▶ [Requisitos do exercício]: Devolva na íntegra, sem nenhuma alteração, o texto sobre a Frente Povo Sem Medo.

▶ [Documento de origem]:
————
Diogo Artud, militante do PSTU e rapper do Coletivo O3

No dia 8 de outubro de 2015 foi lançada a “Frente Povo Sem Medo” (FPSM), uma frente política permanente de movimentos sociais e organizações de esquerda. O intuito inicial de sua criação seria lutar contra “o ajuste fiscal de Levy”, do então governo Dilma Rousseff (PT). Apesar deste ajuste ter sido aplicado à risca pelo governo do PT, este foi blindado de críticas, onde focaram apenas em relação ao ministro da Fazenda (escolhido pela Dilma). Essa frente composta por movimentos sociais da base de sustentação do governo federal do PT, como CUT, CTB, UNE, MTST, MST e etc, jamais teria condições de travar um enfrentamento contra esse governo.
————
▶ [Extrato de dados]:
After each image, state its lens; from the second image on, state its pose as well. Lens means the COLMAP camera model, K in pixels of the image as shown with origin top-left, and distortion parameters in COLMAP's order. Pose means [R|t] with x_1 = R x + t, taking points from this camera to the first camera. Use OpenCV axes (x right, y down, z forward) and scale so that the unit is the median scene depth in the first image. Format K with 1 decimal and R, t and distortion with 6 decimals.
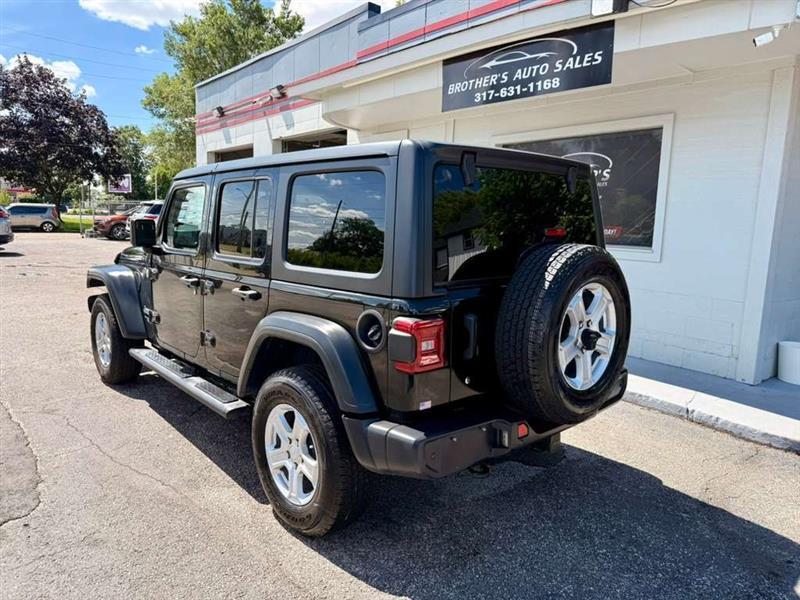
lens RADIAL K [[566.3, 0, 394.5], [0, 566.3, 300.4], [0, 0, 1]] dist [0.016989, -0.032957]
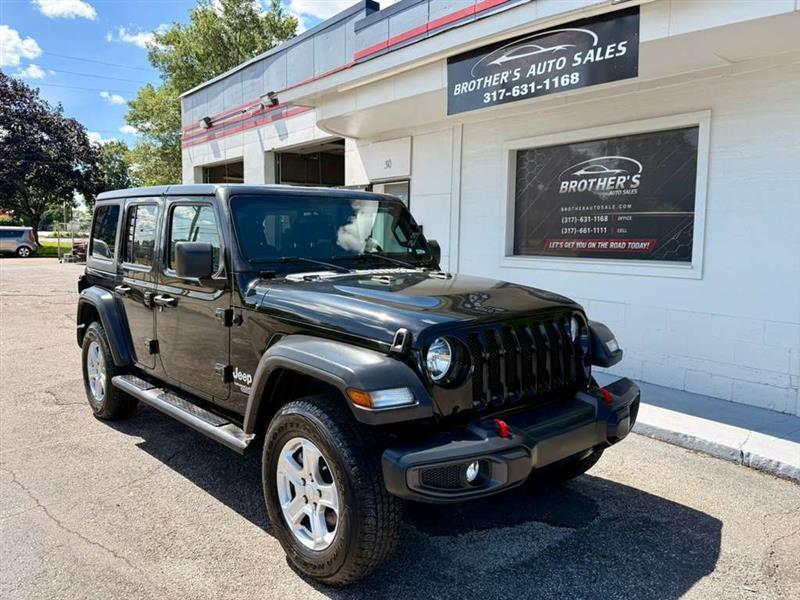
lens RADIAL K [[619.6, 0, 396.1], [0, 619.6, 297.2], [0, 0, 1]] dist [0.035631, -0.062682]
pose [[0.999751, -0.017322, -0.014070, 0.014121], [0.016674, 0.998850, -0.044941, -0.004958], [0.014832, 0.044695, 0.998891, 0.044196]]
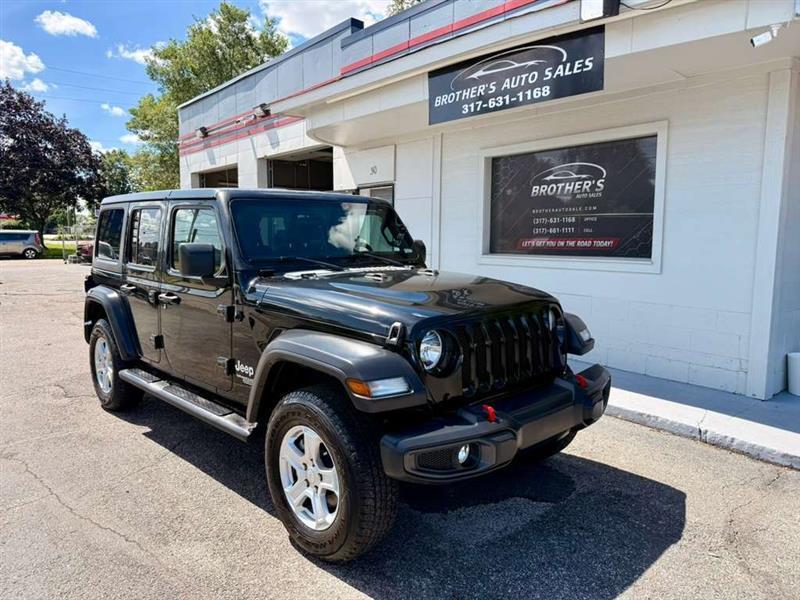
lens RADIAL K [[566.3, 0, 401.6], [0, 566.3, 296.2], [0, 0, 1]] dist [0.016989, -0.032957]
pose [[0.999270, -0.027476, 0.026540, 0.003976], [0.028459, 0.998895, -0.037391, -0.006173], [-0.025483, 0.038119, 0.998948, 0.054432]]
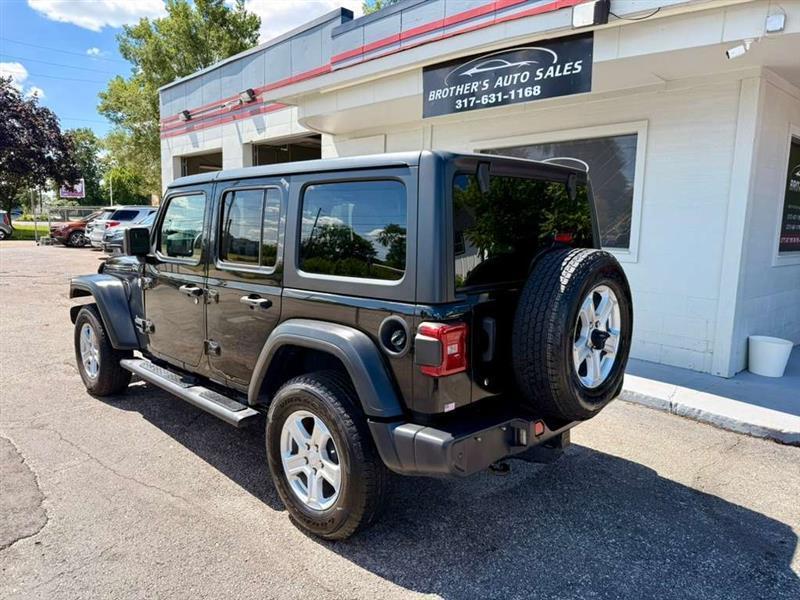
lens RADIAL K [[566.3, 0, 397.7], [0, 566.3, 302.1], [0, 0, 1]] dist [0.016989, -0.032957]
pose [[0.997376, -0.019998, 0.069572, -0.046019], [0.020134, 0.999796, -0.001257, -0.002886], [-0.069533, 0.002655, 0.997576, -0.010066]]
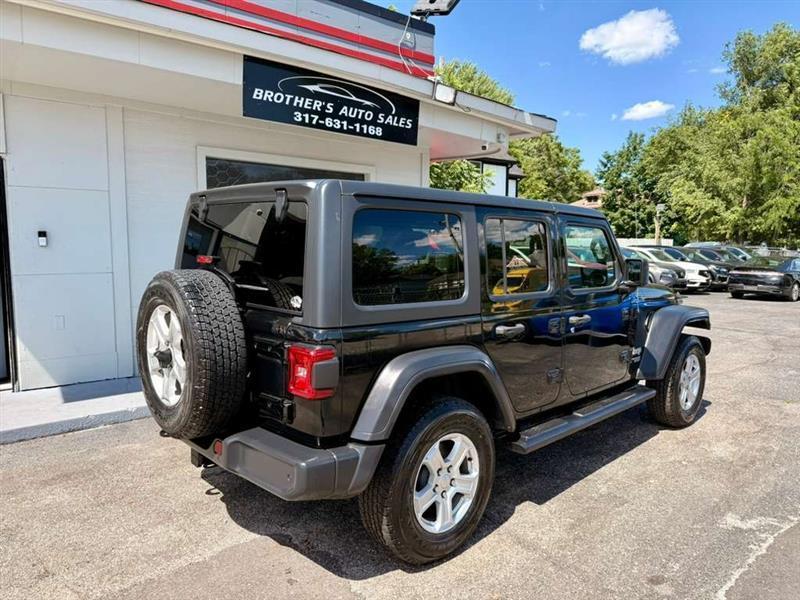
lens RADIAL K [[566.3, 0, 398.9], [0, 566.3, 299.2], [0, 0, 1]] dist [0.016989, -0.032957]
pose [[-0.002065, -0.126367, 0.991981, -0.918925], [0.131424, 0.983345, 0.125540, -0.175052], [-0.991324, 0.130630, 0.014577, 0.960149]]
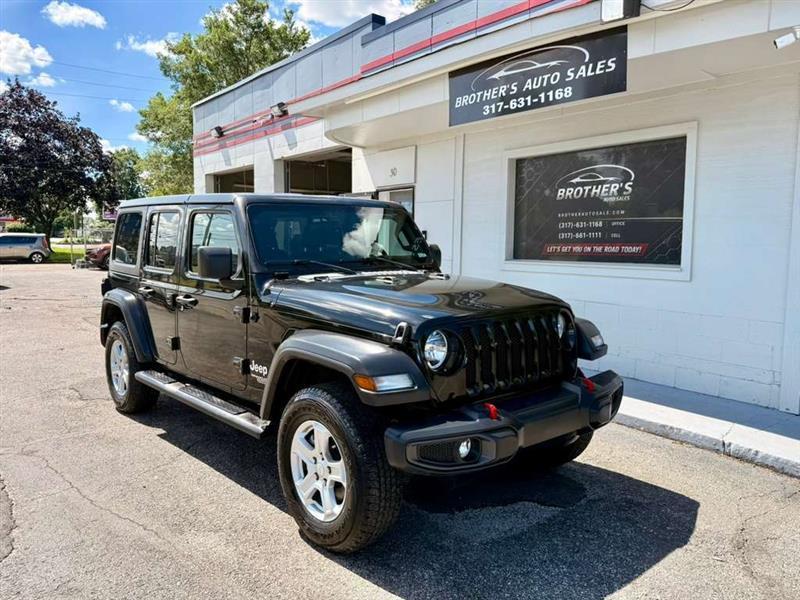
lens RADIAL K [[619.6, 0, 395.5], [0, 619.6, 295.1], [0, 0, 1]] dist [0.035631, -0.062682]
pose [[0.999488, -0.018410, -0.026187, 0.019789], [0.016872, 0.998187, -0.057777, 0.005134], [0.027203, 0.057306, 0.997986, -0.013558]]
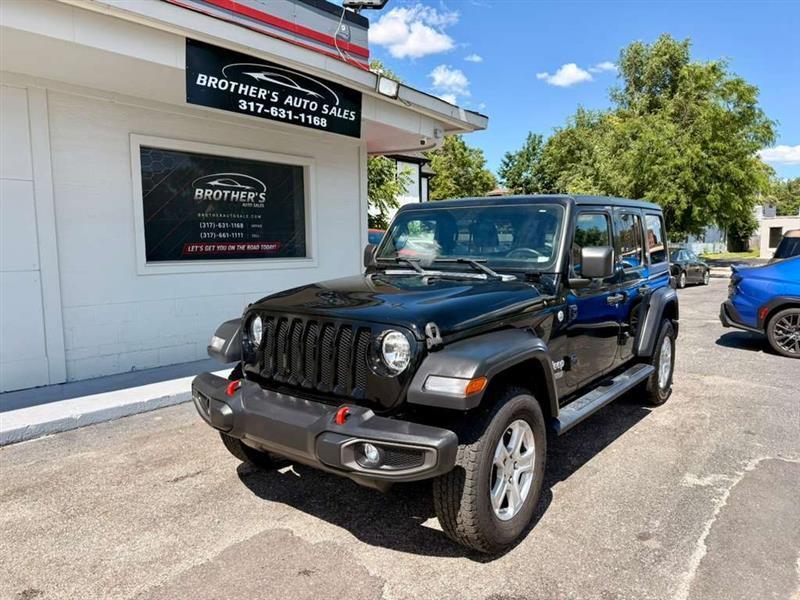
lens RADIAL K [[566.3, 0, 402.2], [0, 566.3, 301.1], [0, 0, 1]] dist [0.016989, -0.032957]
pose [[-0.170920, -0.130400, 0.976618, -0.917562], [0.134847, 0.978780, 0.154289, -0.174915], [-0.976014, 0.158065, -0.149710, 1.046147]]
————
▶ [Resposta]:
Diogo Artud, militante do PSTU e rapper do Coletivo O3

No dia 8 de outubro de 2015 foi lançada a “Frente Povo Sem Medo” (FPSM), uma frente política permanente de movimentos sociais e organizações de esquerda. O intuito inicial de sua criação seria lutar contra “o ajuste fiscal de Levy”, do então governo Dilma Rousseff (PT). Apesar deste ajuste ter sido aplicado à risca pelo governo do PT, este foi blindado de críticas, onde focaram apenas em relação ao ministro da Fazenda (escolhido pela Dilma). Essa frente composta por movimentos sociais da base de sustentação do governo federal do PT, como CUT, CTB, UNE, MTST, MST e etc, jamais teria condições de travar um enfrentamento contra esse governo.